Hipótesis de la higiene excesiva

El incremento de la higiene en los países desarrollados, con el objetivo de evitar el contacto con las bacterias patógenas, comportó una clara reducción en la incidencia de las enfermedades infecciosas -como la hepatitis A, B, o el sarampión- durante la segunda mitad del siglo XX. Ahora bien, el incremento de la higiene se ha relacionado curiosamente con un incremento paralelo en la incidencia de otro tipo de enfermedades. Por ejemplo, desde los años 90 se está produciendo una mayor proporción de casos de alergia a sustancias que no son perjudiciales (como el polen, polvo doméstico, algunos alimentos, etc.) y asma. Este incremento también se observa en el caso de enfermedades autoinmunitarias, es decir, en las que nuestro sistema de defensa pone en marcha mecanismos de destrucción de estructuras del propio organismo, como es el caso de la enfermedad de Crohn o la diabetes, entre otras. Ambos tipos de enfermedades, las alergias y las autoinmunes, son debidas a alteraciones en el funcionamiento del sistema inmunitario.

Pero, ¿tienen el incremento de la higiene y el aumento de alergias/enfermedades autoinmunitarias alguna relación? Existe una teoría que relaciona ambas tendencias; se trata de la “hipótesis de la higiene excesiva”, que planteó por primera el investigador inglés y profesor de epidemiología David Strachan en 1989. Según esta, el estilo de vida occidental (control de la higiene en los ámbitos del hogar, la hostelería y la sanidad, utilización de antibióticos, pautas de vacunación de la población, etc.) reduce el contacto con los microorganismos, tal y como era su objetivo. Sin embargo, esta reducción de contacto con las bacterias del entorno es de especial relevancia durante la infancia. Esta ausencia de interacción bacterias-humanos en primeras etapas de vida provoca que el organismo desarrolle respuestas defensivas anormales dirigidas contra sustancias inocuas y propias y que, por tanto, predisponga a enfermedades alérgicas y autoinmunitarias.

 

Las bacterias ayudan a entrenar a nuestro sistema defensivo

¿Cómo es que un menor contacto con bacterias puede condicionar una respuesta exagerada del sistema inmunitario? El mecanismo propuesto para explicar esta hipótesis se basa en un desequilibrio entre diferentes formas de actuar de nuestro sistema defensivo: “luchar” o “no luchar”, esa es la cuestión. Concretamente, la falta de contacto con bacterias durante el período en el que nuestro sistema inmunitario se está desarrollando, la infancia, provoca la deficiencia en el desarrollo de mecanismos de regulación. La interacción entre bacterias e individuos a través de unos receptores concretos, que reconocen patrones bacterianos globales y no bacterias específicas (TLR) es clave al inicio de la vida.

La ausencia de este contacto provoca un descontrol entre los diferentes mecanismos de respuesta, es decir, existe una tendencia a la lucha continua, aunque el objetivo sea un elemento inocuo (como en el caso de las alergias alimentarias o de otro tipo) o propio (como en el caso de las enfermedades autoinmunitarias). Así pues, las bacterias de nuestra microbiota ayudan a “entrenar” a nuestro sistema de defensa para que sepa actuar de la forma adecuada en un futuro, cuando se encuentre con bacterias patógenas (y toque “luchar”, mediante la acción de linfocitos activados) o frente a sustancias inocuas (y toque “no luchar”, mediante la acción de linfocitos T reguladores).

——————

### [Detalles de la tarea]
¿Puedes transcribir del texto sobre la hipótesis de la higiene excesiva, sin cambiar nada, todo lo que va desde «La ausencia de» hasta «linfocitos T reguladores).»?

### [Datos]
——————

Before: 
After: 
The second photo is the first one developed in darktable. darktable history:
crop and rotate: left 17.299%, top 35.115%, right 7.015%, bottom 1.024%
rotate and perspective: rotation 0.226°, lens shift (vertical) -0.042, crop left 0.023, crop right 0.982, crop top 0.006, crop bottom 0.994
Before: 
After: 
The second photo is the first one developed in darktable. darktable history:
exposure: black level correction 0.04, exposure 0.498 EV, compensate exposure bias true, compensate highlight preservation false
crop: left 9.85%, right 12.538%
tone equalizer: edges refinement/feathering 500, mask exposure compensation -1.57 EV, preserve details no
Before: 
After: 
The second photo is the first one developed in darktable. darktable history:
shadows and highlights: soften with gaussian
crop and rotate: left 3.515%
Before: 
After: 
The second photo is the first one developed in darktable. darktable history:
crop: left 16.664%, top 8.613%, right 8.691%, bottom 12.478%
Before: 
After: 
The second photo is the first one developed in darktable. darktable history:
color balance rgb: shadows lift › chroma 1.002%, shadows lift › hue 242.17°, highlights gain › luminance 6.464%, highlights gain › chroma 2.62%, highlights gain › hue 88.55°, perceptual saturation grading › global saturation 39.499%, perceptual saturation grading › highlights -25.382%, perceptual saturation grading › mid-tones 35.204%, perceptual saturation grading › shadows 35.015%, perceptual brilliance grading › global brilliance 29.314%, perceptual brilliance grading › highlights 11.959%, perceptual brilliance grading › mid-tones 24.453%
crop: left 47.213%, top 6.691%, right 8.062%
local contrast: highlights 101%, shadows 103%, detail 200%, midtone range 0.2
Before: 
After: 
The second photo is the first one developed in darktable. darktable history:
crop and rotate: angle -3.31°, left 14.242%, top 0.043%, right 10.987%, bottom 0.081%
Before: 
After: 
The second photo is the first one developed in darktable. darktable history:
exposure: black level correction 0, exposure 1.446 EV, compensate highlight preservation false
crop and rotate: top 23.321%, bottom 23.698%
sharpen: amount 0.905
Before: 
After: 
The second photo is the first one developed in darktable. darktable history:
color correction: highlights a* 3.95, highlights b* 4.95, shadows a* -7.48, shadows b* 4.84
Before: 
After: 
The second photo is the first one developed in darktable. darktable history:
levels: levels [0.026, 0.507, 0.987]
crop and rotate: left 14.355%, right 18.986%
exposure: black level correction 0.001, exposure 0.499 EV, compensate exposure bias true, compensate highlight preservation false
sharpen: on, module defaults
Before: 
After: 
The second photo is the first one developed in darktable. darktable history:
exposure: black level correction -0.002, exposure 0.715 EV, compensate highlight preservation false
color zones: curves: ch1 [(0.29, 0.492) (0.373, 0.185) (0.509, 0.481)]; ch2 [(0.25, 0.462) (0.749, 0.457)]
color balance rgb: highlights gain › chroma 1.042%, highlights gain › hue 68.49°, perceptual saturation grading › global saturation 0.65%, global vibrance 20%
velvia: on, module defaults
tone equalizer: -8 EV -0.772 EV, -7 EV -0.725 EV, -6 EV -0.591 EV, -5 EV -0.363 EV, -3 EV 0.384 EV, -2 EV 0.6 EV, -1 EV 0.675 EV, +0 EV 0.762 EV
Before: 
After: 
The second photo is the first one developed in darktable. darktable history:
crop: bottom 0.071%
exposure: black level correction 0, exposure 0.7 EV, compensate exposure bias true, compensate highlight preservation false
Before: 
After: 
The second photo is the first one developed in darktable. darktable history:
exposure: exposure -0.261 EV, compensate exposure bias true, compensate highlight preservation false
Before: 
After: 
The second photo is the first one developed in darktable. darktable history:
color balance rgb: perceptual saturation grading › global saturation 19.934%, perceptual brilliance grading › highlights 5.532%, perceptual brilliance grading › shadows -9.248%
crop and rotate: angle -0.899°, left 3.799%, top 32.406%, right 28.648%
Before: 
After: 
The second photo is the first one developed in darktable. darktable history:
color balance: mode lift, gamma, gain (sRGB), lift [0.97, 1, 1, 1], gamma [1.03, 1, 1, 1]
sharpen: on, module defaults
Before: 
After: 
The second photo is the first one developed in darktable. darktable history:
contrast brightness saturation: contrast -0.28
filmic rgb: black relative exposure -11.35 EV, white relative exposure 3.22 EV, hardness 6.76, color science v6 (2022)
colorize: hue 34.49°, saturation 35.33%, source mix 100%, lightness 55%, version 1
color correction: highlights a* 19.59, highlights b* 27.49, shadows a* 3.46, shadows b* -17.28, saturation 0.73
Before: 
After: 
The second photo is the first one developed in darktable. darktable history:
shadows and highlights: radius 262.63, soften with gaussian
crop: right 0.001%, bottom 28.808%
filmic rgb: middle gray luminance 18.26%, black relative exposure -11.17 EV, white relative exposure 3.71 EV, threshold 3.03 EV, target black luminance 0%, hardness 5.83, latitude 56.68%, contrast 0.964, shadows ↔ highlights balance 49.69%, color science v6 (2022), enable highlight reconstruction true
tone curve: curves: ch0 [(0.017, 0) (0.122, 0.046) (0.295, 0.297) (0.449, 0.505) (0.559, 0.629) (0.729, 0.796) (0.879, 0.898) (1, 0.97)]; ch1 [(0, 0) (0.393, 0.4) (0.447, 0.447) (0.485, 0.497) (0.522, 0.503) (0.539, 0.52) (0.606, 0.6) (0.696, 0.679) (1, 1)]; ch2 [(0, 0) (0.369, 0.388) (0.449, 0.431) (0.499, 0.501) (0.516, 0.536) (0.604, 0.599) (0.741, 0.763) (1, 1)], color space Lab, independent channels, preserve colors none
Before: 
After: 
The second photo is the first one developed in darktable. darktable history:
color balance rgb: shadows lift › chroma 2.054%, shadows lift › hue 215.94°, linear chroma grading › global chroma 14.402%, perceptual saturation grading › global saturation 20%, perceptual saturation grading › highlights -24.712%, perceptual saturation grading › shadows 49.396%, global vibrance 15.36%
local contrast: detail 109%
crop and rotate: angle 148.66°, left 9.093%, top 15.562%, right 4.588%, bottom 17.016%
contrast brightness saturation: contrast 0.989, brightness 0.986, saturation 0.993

——————

### [Resultado de la tarea]
La ausencia de este contacto provoca un descontrol entre los diferentes mecanismos de respuesta, es decir, existe una tendencia a la lucha continua, aunque el objetivo sea un elemento inocuo (como en el caso de las alergias alimentarias o de otro tipo) o propio (como en el caso de las enfermedades autoinmunitarias). Así pues, las bacterias de nuestra microbiota ayudan a “entrenar” a nuestro sistema de defensa para que sepa actuar de la forma adecuada en un futuro, cuando se encuentre con bacterias patógenas (y toque “luchar”, mediante la acción de linfocitos activados) o frente a sustancias inocuas (y toque “no luchar”, mediante la acción de linfocitos T reguladores).